API Model Calibration (GPT-4o + Different PLMs)

Calibration PLM PLM ECE(%) GPT-4o ECE(%) ↓
None (Vanilla) 21.23
Llama-3-8B 9.45 7.98
Qwen2.5-7B 6.99 7.82
Gemma-3-12B 4.42 6.99

Finding: Better-calibrated PLMs yield more effective DACA alignment. Smaller PLMs can be used to calibrate larger or closed-source models.

Ablation Study: Different Post-Training Strategies

Post-Training Vanilla ECE(%) DACA ECE(%)
SFT 14.85 4.57
SFT + DPO 25.12 5.42
SFT + DPO + RLVR 25.19 5.99

Finding: More aggressive post-training (with DPO/RLVR) leads to more severe overconfidence, yet DACA effectively calibrates all variants.
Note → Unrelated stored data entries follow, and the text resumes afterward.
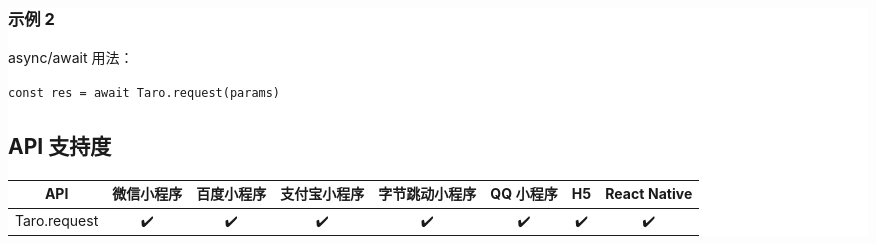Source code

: ### 示例 2

async/await 用法：

```tsx
const res = await Taro.request(params)
```

## API 支持度

| API | 微信小程序 | 百度小程序 | 支付宝小程序 | 字节跳动小程序 | QQ 小程序 | H5 | React Native |
| :---: | :---: | :---: | :---: | :---: | :---: | :---: | :---: |
| Taro.request | ✔️ | ✔️ | ✔️ | ✔️ | ✔️ | ✔️ | ✔️ |
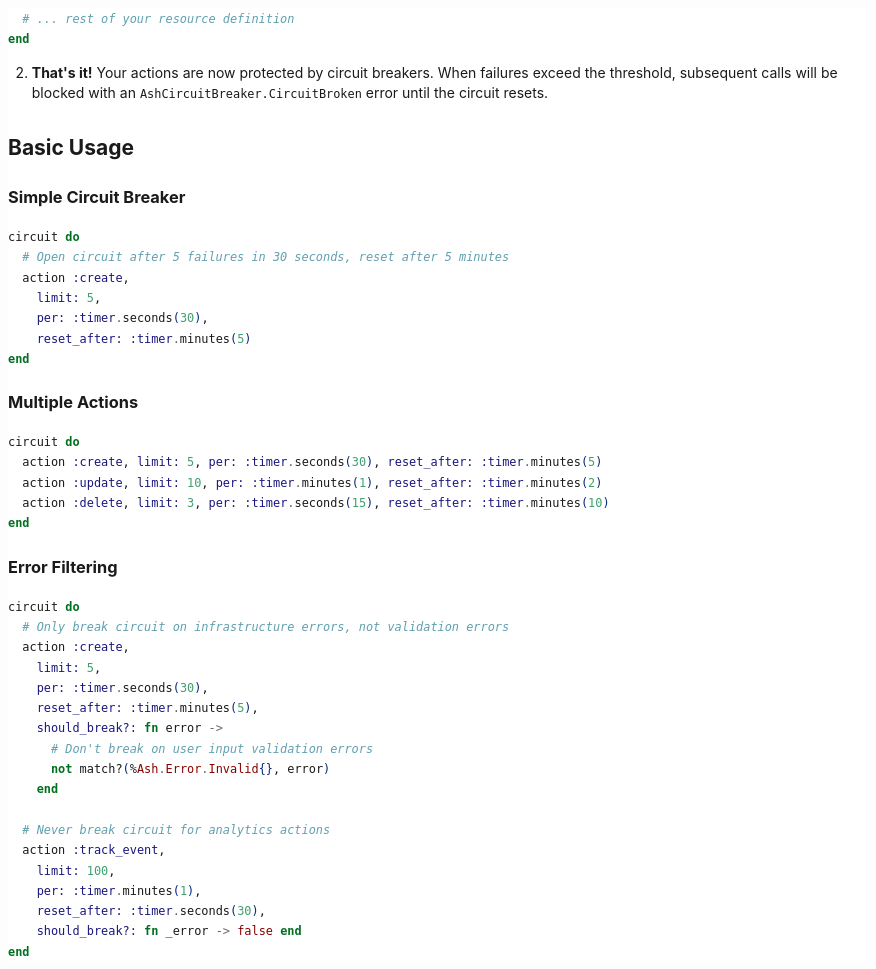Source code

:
 ```elixir
  # ... rest of your resource definition
end
```

2. **That's it!** Your actions are now protected by circuit breakers. When failures exceed the threshold, subsequent calls will be blocked with an `AshCircuitBreaker.CircuitBroken` error until the circuit resets.

## Basic Usage

### Simple Circuit Breaker

```elixir
circuit do
  # Open circuit after 5 failures in 30 seconds, reset after 5 minutes
  action :create,
    limit: 5,
    per: :timer.seconds(30),
    reset_after: :timer.minutes(5)
end
```

### Multiple Actions

```elixir
circuit do
  action :create, limit: 5, per: :timer.seconds(30), reset_after: :timer.minutes(5)
  action :update, limit: 10, per: :timer.minutes(1), reset_after: :timer.minutes(2)
  action :delete, limit: 3, per: :timer.seconds(15), reset_after: :timer.minutes(10)
end
```

### Error Filtering

```elixir
circuit do
  # Only break circuit on infrastructure errors, not validation errors
  action :create,
    limit: 5,
    per: :timer.seconds(30),
    reset_after: :timer.minutes(5),
    should_break?: fn error ->
      # Don't break on user input validation errors
      not match?(%Ash.Error.Invalid{}, error)
    end

  # Never break circuit for analytics actions
  action :track_event,
    limit: 100,
    per: :timer.minutes(1),
    reset_after: :timer.seconds(30),
    should_break?: fn _error -> false end
end
```
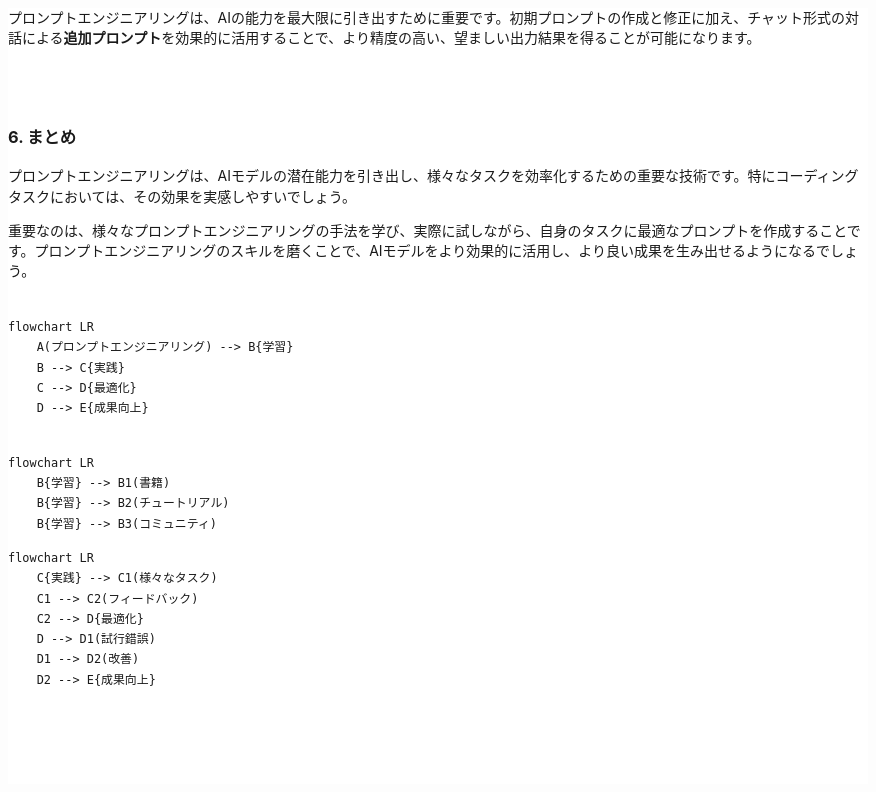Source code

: プロンプトエンジニアリングは、AIの能力を最大限に引き出すために重要です。初期プロンプトの作成と修正に加え、チャット形式の対話による**追加プロンプト**を効果的に活用することで、より精度の高い、望ましい出力結果を得ることが可能になります。 


<br/><br/>

### 6. まとめ

プロンプトエンジニアリングは、AIモデルの潜在能力を引き出し、様々なタスクを効率化するための重要な技術です。特にコーディングタスクにおいては、その効果を実感しやすいでしょう。

重要なのは、様々なプロンプトエンジニアリングの手法を学び、実際に試しながら、自身のタスクに最適なプロンプトを作成することです。プロンプトエンジニアリングのスキルを磨くことで、AIモデルをより効果的に活用し、より良い成果を生み出せるようになるでしょう。 



```mermaid

flowchart LR
    A(プロンプトエンジニアリング) --> B{学習}
    B --> C{実践}
    C --> D{最適化}
    D --> E{成果向上}

```

```mermaid

flowchart LR
    B{学習} --> B1(書籍)
    B{学習} --> B2(チュートリアル)
    B{学習} --> B3(コミュニティ)

```

```mermaid
flowchart LR
    C{実践} --> C1(様々なタスク)
    C1 --> C2(フィードバック)
    C2 --> D{最適化}
    D --> D1(試行錯誤)
    D1 --> D2(改善)
    D2 --> E{成果向上}



```

<br/><br/>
Open-Domain QA and Selective Classification

  • On TruthfulQA, Qwen2.5-32B-Instruct ECE decreases from 30.96% to 5.24%.
  • In selective classification, accuracy of high-confidence predictions improves significantly across all thresholds (0.5–0.95) after calibration.
  • The advantage is more pronounced at higher thresholds, where overconfidence is most detrimental.

Key Findings

  1. Verbalization-based methods (Elicitation series) perform substantially worse than logit-based methods.
  2. Larger models exhibit lower Vanilla ECE, consistent with prior findings.
  3. DACA is robust across model scales, architectures, and post-training strategies.
  4. Temperature values continue to grow to extreme magnitudes when trained on disagreement samples, empirically validating the theoretical analysis.

Highlights & Insights

  1. Profound insight: The identification of prediction disagreement as the root cause of naive alignment failure is a simple yet highly explanatory observation.
  2. Theory and experiments reinforce each other: Propositions 3.2 and 3.3 clearly explain why direct alignment leads to underconfidence, and the experiments perfectly validate the theory.
  3. Highly practical:
    • Requires no labeled data.
    • Applicable across architectures (small PLM calibrating large PoLM).
    • Applicable to closed-source API models (GPT-4o, DeepSeek-V3).
    • Minimal computational overhead (single inference pass + temperature optimization).
  4. Minimal yet effective method: The core contribution is essentially an indicator function filtering out disagreement samples, yet the empirical gains are remarkable.
  5. DACA without labels outperforms labeled TS, demonstrating that PLM calibration information is remarkably informative.

Limitations & Future Work

  1. Additional inference cost: An extra PLM inference pass is required to determine prediction agreement.
  2. Disagreement samples are discarded: Information from filtered disagreement samples is entirely unused.
  3. Logit accessibility required: The method is not applicable to fully black-box models that do not return logits.
  4. Calibration target is MCQA: Although extended to open-ended QA, the main experiments are limited to multiple-choice scenarios.
  5. Future directions:
    • Design methods that leverage disagreement samples (e.g., weighting rather than complete filtering).
    • Explore applicability to generative tasks.
    • Integrate calibration into the RLHF training process as an in-training objective.
  • Relation to Temperature Scaling (Guo et al. 2017): TS is the foundational method but requires labels; DACA substitutes PLM confidence for labels, representing the first label-free post-hoc calibration approach.
  • Comparison with CAPE (Jiang et al. 2023): CAPE calibrates by permuting option order as a form of prompt engineering; DACA is a principled method that achieves superior performance.
  • Comparison with Shen et al. 2024 (Thermometer): Thermometer trains an auxiliary model to predict temperature, requiring labels and training; DACA requires neither.
  • Insight: The calibration properties of PLMs constitute an underutilized asset that can be more effectively exploited within the post-training pipeline.

Rating

  • Novelty: ⭐⭐⭐⭐⭐ — First label-free post-hoc calibration method for LLMs; the core insight is deep and elegant.
  • Experimental Thoroughness: ⭐⭐⭐⭐⭐ — Comprehensive coverage of multiple model families, scales, post-training strategies, datasets, and both open- and closed-source models.
  • Writing Quality: ⭐⭐⭐⭐ — Theoretical derivations are clear, experimental presentation is well-structured, and the transition from motivation to method is natural.
  • Value: ⭐⭐⭐⭐⭐ — Addresses a core pain point in LLM deployment; the method is simple, practical, and immediately deployable.